Ron was rather unwilling to leave his daughter in the hands of one who had used that excuse far too often. He used it when Marissa got away, when Fred and George sprang a well placed joke on him or when the last piece of turkey seemed to evade his fork. However, he summed up his options. It was Harry, or Arthur. And Harry was still sulking.

Yet again, Marissa found herself stuck with the rather dull Arthur Weasley.

"But Daddy," she moaned. "The old man just talks about plugs all day! Plugs is boring."

"My dear Marissa," Arthur said dramatically, drawing himself up to his full height. "If loving our noble cousins, the Muggles, is boring, then I'm boring!
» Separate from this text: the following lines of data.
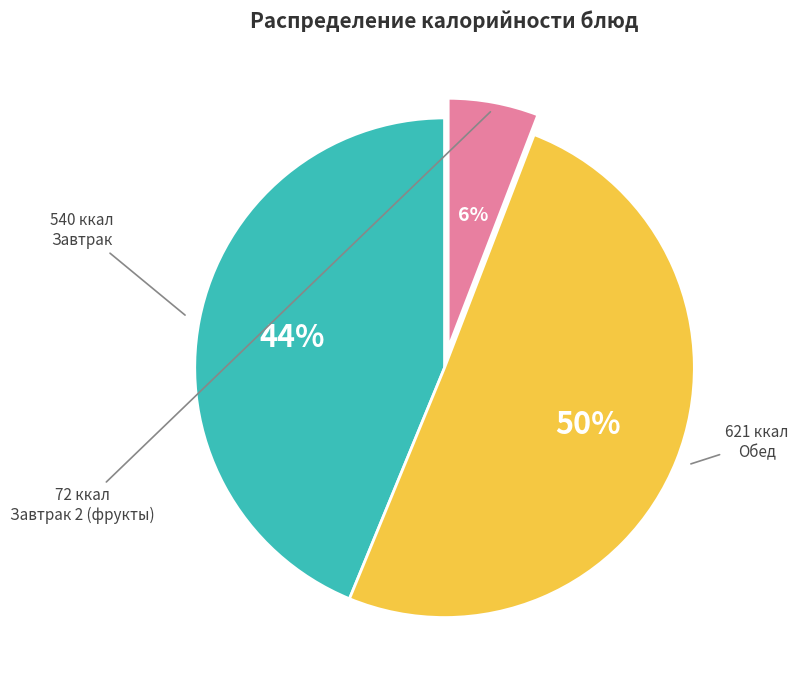

To the nearest percent, what is the average slice percentage?

33%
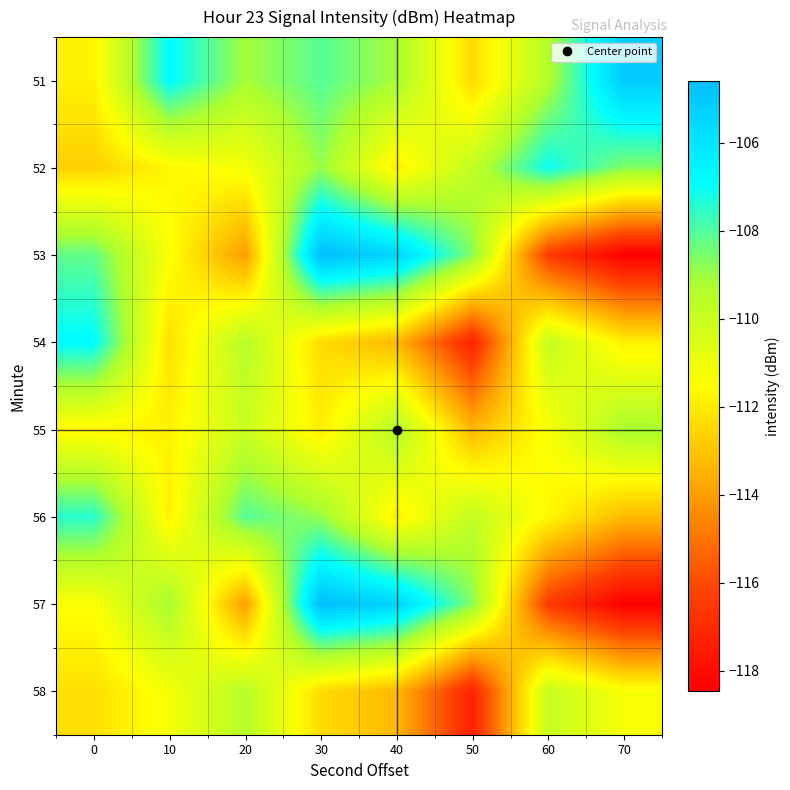

Reading right to left, list all the values displayed in this chart.

51: 70=-105.1	60=-109.4	50=-112.5	40=-109.1	30=-108.1	20=-109.1	10=-106.8	0=-111.8
52: 70=-108.7	60=-107.0	50=-109.8	40=-111.9	30=-108.9	20=-111.2	10=-111.7	0=-112.7
53: 70=-118.5	60=-116.5	50=-108.7	40=-105.4	30=-104.6	20=-114.0	10=-111.4	0=-108.2
54: 70=-111.9	60=-109.9	50=-117.3	40=-113.3	30=-112.4	20=-109.5	10=-112.3	0=-106.8
55: 70=-109.1	60=-111.3	50=-113.4	40=-109.4	30=-111.9	20=-110.0	10=-111.9	0=-111.7
56: 70=-113.3	60=-111.7	50=-109.8	40=-111.9	30=-108.9	20=-108.1	10=-111.8	0=-107.4
57: 70=-118.5	60=-116.5	50=-108.7	40=-105.4	30=-104.6	20=-114.0	10=-109.1	0=-111.4
58: 70=-111.3	60=-109.9	50=-117.3	40=-113.3	30=-112.4	20=-109.5	10=-111.2	0=-112.3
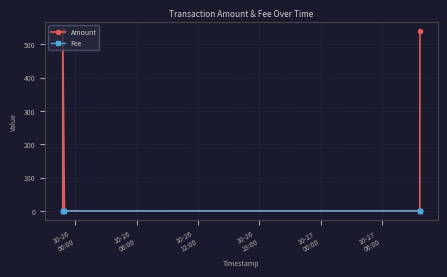

What position from the left is 10-27
00:00?

5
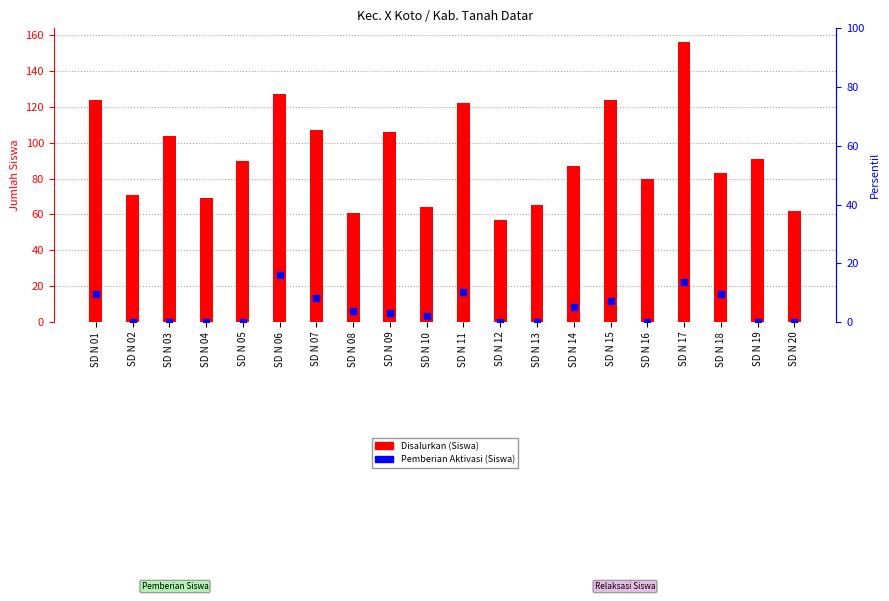

Which series contains the lowest Y value?

Pemberian Aktivasi (Siswa)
If wanting to know how these noble souls cope without magic is boring, then I'm boring! And if dismantling Muggle objects just so I can have the satisfaction of putting them back together is boring, then consider me the most boring man on earth!" He stood there, his chest drawn out with a look on his face that suggested he'd just won a great victory. Marissa looked unimpressed.

"Whatever Dad," was all Ron could muster. "Just make sure you phone that priest before you explain Elect Ricky to her." Then, he turned to leave, only to find his way blocked by the most terrifying sight he'd ever seen.

There, standing in the doorway was a man. His long, red hair was hastily died blonde, and he was dressed in a pink tutu (which he had clearly had much difficulty putting on), tights and high heels. Marissa giggled, Arthur vomited, and Ron told still in shock. Even Harry, who had faced dangers that would make even the bravest men crap themselves, was utterly speechless.

"I hear you need a flower girl," he said, giving them a little twirl.

"First Dean Thomas, now this," Ron said. "I think I need a cup of tea."

"Oh yes, that would be lovely," said Percy, as if it was completely normal to be standing in the doorway dressed like a Barbie doll.